What We’re Watching: Trudeau’s 2% trouble, media giants and their final tweets, friendshoring promise vs. reality
Trudeau’s defense spending
Canadian PM Justin Trudeau has privately told NATO officials that Canada will never meet the alliance’s target of 2% of GDP on military spending, the Washington Post reported Wednesday. The revelation is based on a US intelligence document leaked on the Discord gaming app, allegedly by a 21-year-old intelligence staffer.
The document says NATO allies — particularly Germany and Turkey — are irritated by Canada’s reluctance to increase defense spending and its inability to fulfill commitments to the alliance. “Widespread defense shortfalls hinder Canadian capabilities,” the document said, “while straining partner relationships and alliance contributions.”
Earlier this week, dozens of former top Canadian security officials, military commanders, and politicians released an open letter calling on Trudeau’s government to take national security and defense more seriously. Canada’s defense department pushed back, saying that it just agreed to spend $19 billion on 88 F-35 fighter jets and that it’s investing in modernizing NORAD capabilities and increasing its footprint in the Canadian-led NATO battle group in Latvia.
The Liberals argue that they have increased defense spending, and the Parliamentary Budget Watchdog, an independent office, confirms that nominal Canadian defense spending grew by 67% between 2014 and 2021, and Canadian outlays as a share of GDP rose by roughly 40% – from 1.0% of GDP in 2014 to 1.4% of GDP in 2021.
That’s still well shy of the 2% goal, but even annoyed allies are behind. While Germany promises to reach the 2% goal, they too are currently at about 1.4% of GDP, and the war is on their doorstep. The US, for its part, leads NATO’s defense spending at 3.47% of GDP. With war raging in Ukraine and tensions rising with China, NATO chief Jens Stoltenberg has said the 2% target should be the floor, not the ceiling.
But domestic politics always drives the appetite for doing more. Increasing Canada’s defense spending has never been a political winner or a political necessity for any party, right or left, as the unstated assumption has always been that “the US will carry the weight.” Fighting wars may be part of the future, but fighting against inflation and for health care dollars are also security issues for politicians — job security that is.
CBC, NPR & PBS fly the coop
Elon Musk ruffled some feathers with new Twitter labels for public broadcasters on both sides of the border this month – and there are implications for the future of his platform and the media outlets.
It started when Musk decided that NPR’s Twitter account should be labeled “State-affiliated media,” as if it was an official mouthpiece for the U.S. government, like China’s Xinhua News Agency. Musk relented and changed NPR’s label to “Government-funded media,” but NPR stopped tweeting in protest. PBS followed NPR’s lead.

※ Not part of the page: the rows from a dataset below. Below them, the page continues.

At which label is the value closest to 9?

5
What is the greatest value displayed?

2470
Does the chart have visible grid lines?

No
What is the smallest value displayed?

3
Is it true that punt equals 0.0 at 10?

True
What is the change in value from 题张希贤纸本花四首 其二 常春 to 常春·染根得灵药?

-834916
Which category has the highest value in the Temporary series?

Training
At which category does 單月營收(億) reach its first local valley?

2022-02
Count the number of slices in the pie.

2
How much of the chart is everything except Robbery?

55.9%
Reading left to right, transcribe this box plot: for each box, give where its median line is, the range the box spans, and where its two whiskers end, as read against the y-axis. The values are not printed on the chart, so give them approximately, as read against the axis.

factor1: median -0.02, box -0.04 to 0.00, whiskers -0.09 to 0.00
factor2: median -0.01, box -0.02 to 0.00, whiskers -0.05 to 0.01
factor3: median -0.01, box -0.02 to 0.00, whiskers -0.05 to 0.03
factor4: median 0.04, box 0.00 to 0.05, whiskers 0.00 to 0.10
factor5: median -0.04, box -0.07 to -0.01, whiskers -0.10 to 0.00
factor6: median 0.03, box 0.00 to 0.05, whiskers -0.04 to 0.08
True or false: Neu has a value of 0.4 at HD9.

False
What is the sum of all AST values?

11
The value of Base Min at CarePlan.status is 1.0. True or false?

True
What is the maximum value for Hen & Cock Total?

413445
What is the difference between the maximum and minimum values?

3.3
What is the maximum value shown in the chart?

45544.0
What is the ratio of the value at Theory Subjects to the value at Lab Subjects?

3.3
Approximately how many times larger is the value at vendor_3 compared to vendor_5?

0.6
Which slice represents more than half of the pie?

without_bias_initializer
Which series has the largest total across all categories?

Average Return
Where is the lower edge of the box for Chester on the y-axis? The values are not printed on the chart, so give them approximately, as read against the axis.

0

Meanwhile, in Canada, Conservative Leader Pierre Poilievre, who wants to end Ottawa’s massive subsidy to the Canadian Broadcasting Corporation, asked Musk to slap a new label on CBC’s Twitter account and celebrated when he did. CBC, like NPR and PBS, has hit the pause button on its Twitter account. Musk responded by changing the label to “69% Government-funded media,” a juvenile joke.
The Twitter chief seems happy to drive content producers away from his platform, so expect more of the same. Even Swedish public radio has taken its leave – not because of a label, but because its audience left Twitter first.
Friendshoring or friend-ignoring
Canadian Finance Minister Chrystia Freeland delivered a speech in Washington last week calling for “friendshoring,” or trade policy that centers on economic cooperation between like-minded countries, particularly Canada and the US.
In her budget this month, meanwhile, Freeland unveiled targeted stimulus programs that aim to keep Canadian clean tech firms from heading south to take advantage of the massive tax credits available in Joe Biden’s Inflation Reduction Act. Nobody knows yet if the Canadian budgetary measures will do what is necessary to stop capital flight, and Canadians are nervous.
Freeland gave her speech as the World Bank and IMF held their spring meetings, but an important part of her message seemed to be targeted at U.S. leaders: “No single country – not even the United States – can invent all of the new technologies, or possess all of the natural resources, that the net-zero global economy requires,” she said.
US Treasury Secretary Janet Yellen spoke last year about friendshoring and the need for “trusted trade partners” to work together to bolster supply chains. But Washington’s industrial policies and subsidies make it hard to know whether Yellen or Freeland’s message will convince American decision-makers to include Canada in its plans for a clean tech future.
“How this plays out,” writes The Globe’s David Parkinson, “will say a lot about whether friendshoring is a realistic path for global trade. Or, alternatively, expose it as a well-meaning step on a slippery slope to a more protectionist future.”